There are two standard types of nice sets: (A) parallelepipeds (which are mapped by linear transformations also to parallelepipeds) and (B) balls (which are mapped by linear transformations to ellipsoids).
(A) For the evolution of $d$-dimensional volumes of a parallelepiped with edges $\xi_{1,0},\ldots,\xi_{d,0}$ under linearization near a point $x_{0}$ over a time $t$ there is the Liouville trace formula:
$$ |\xi_{1}(t) \wedge \ldots \wedge \xi_{d}(t)|_{\bigwedge^{d}\mathbb{R}^{n}} = |\xi_{1}(0) \wedge \ldots \wedge \xi_{d}(0)|_{\bigwedge^{d}\mathbb{R}^{n}} \cdot \operatorname{exp}\left( \int_{0}^{t} \operatorname{Tr} \left[ A(s) \circ \Pi(s) \right]ds \right),$$
where $A(t)=DV(x(t;x_{0}))$; $\dot{\xi}_{i}(t)=A(t)\xi_{i}(t)$ with $\xi_{i}(0)=\xi_{i,0}$; $\Pi(t)$ is the orthogonal projector onto the space spanned by $\xi_{1}(t),\ldots,\xi_{d}(t)$ and $\operatorname{Tr}$ is the trace. So, this formula shows linear evolution of natural volumes of the simplest $d$-dimensional objects. So, in some sense the condition
$$\int_{0}^{t} \operatorname{Tr} \left[ A(s) \circ \Pi(s) \right]ds = 0$$
is necessary for natural $d$-dimensional volumes to be preserved under the time-$t$ map. Note that for $d=n$ there is nothing more than $\operatorname{Tr}A(s)=\operatorname{div}V(x(s,x_{0}))$ under the integral. To obtain a proper pseudo measure (for which we may have volume preserving), I may suggest to consider a $d$-dimensional pseudo measure in $\mathbb{R}^{n}$ given by coverings by $n$-dimensional parallelepipeds for which we sum their $d$-dimensional volumes given by the maximum over all $d$-dimensional volumes of its $d$-dimensional edges-parallelopipeds. The main problem to solve is to include a parallelepiped, which is perturbed by a small ball, to a larger parallelepiped, which have $d$-dimensional volume (in the introduced sense) close to the unperturbed one. I do not know if this may work and need some time to resolve it (maybe someone can do it before me).
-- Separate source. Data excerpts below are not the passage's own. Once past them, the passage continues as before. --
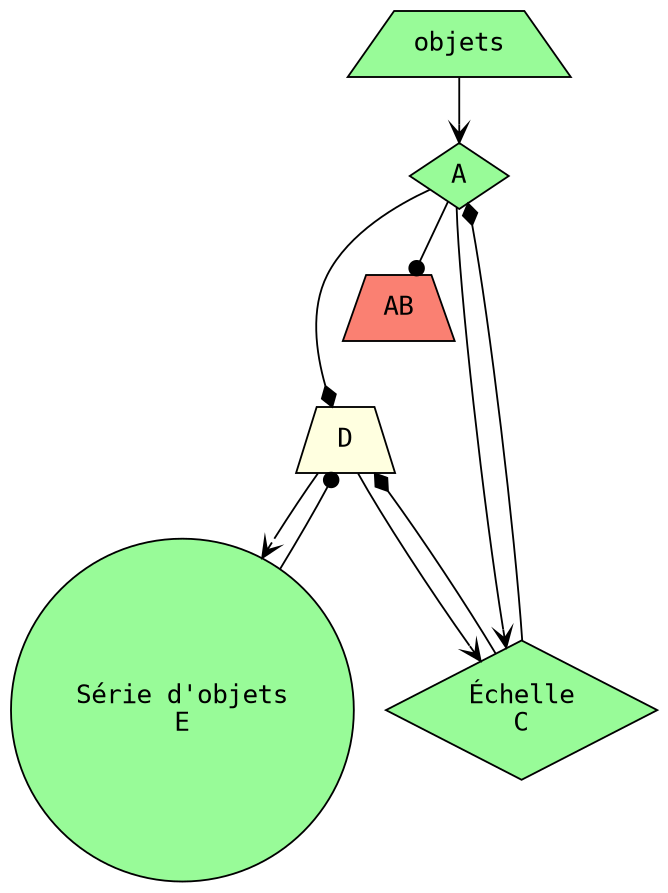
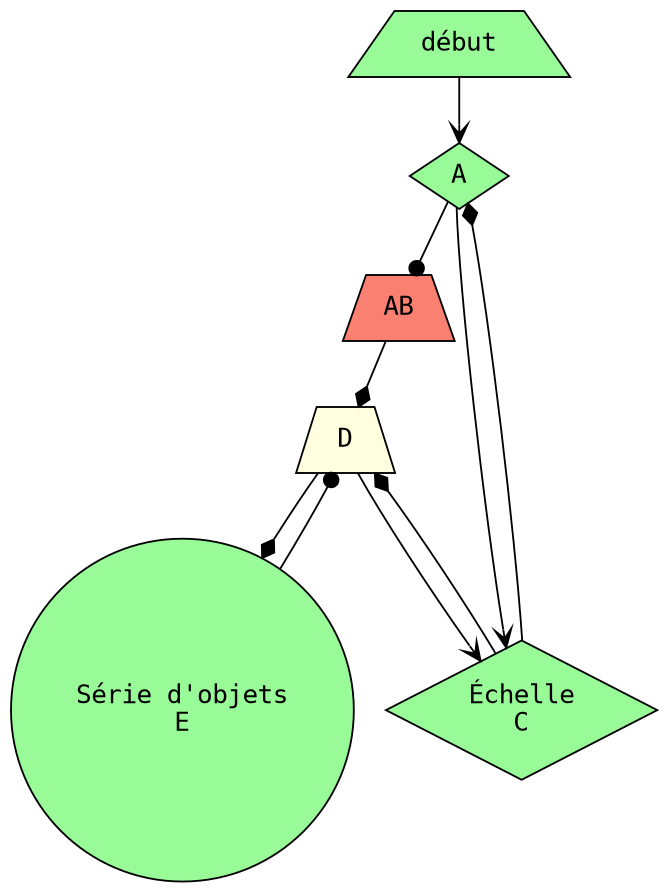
  digraph {
    fontname="DejaVu Sans Mono"
    node [fillcolor=palegreen fontname="DejaVu Sans Mono" shape=trapezium style=filled]
    edge [arrowhead=diamond fontname="DejaVu Sans Mono"]
-   n1 [label=objets]
+   n1 [label="début"]
    n2 [label=A shape=diamond]
    n3 [fillcolor=lightyellow label=D]
    n4 [fillcolor=salmon label=AB]
    n5 [label="Échelle\nC" shape=diamond]
    n6 [label="Série d'objets\nE" shape=circle]
    n1 -> n2 [arrowhead=vee]
-   n2 -> n3
+   n4 -> n3
    n2 -> n4 [arrowhead=dot]
    n2 -> n5 [arrowhead=vee]
    n3 -> n5 [arrowhead=vee]
-   n3 -> n6 [arrowhead=vee]
+   n3 -> n6
    n5 -> n2
    n5 -> n3
    n6 -> n3 [arrowhead=dot]
  }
(B) The image of the unit ball $\mathcal{B}$ under a linear transformation $L$ is an ellipsoid $\mathcal{E}$ with semi-axes $\alpha_{1} \geq \ldots \geq \alpha_{n}$, which are given by the singular values of $L$, i. e. the eigenvalues of $L^{*}L$ arranged in non-decreasing order. We can introduce a $d$-dimensional volume of the ellipsoid in the case of a non-integer $d=k+s$, where $k$ is a non-negative integer and $s \in (0,1]$, as
$$\omega_{d}(\mathcal{E}):=\alpha_{1} \cdot \ldots \cdot \alpha_{k}. \alpha^{s}_{k+1}$$
Also $\omega_{d}(L):=\alpha_{1} \cdot \ldots \cdot \alpha_{k} \alpha^{s}_{k+1}$ is called the singular value function of $L$. In fact, for integer $d$ we have
$$\omega_{d}(L) = \sup \frac{|L\xi_{1,0} \wedge \ldots \wedge L\xi_{d,0}|_{\bigwedge^{d}\mathbb{R}^{n}}}{|\xi_{1,0} \wedge \ldots \wedge \xi_{d,0}|_{\bigwedge^{d}\mathbb{R}^{n}}} = \sup_{|\xi_{i,0}| \leq 1, i=1,\ldots,d} |L\xi_{1,0} \wedge \ldots \wedge L\xi_{d,0}|_{\bigwedge^{d}\mathbb{R}^{n}}.$$
So, if the approach from (A) works, $\omega_{d}(D\Phi_{V})=1$ (for integer $d$) should be a natural necessary condition.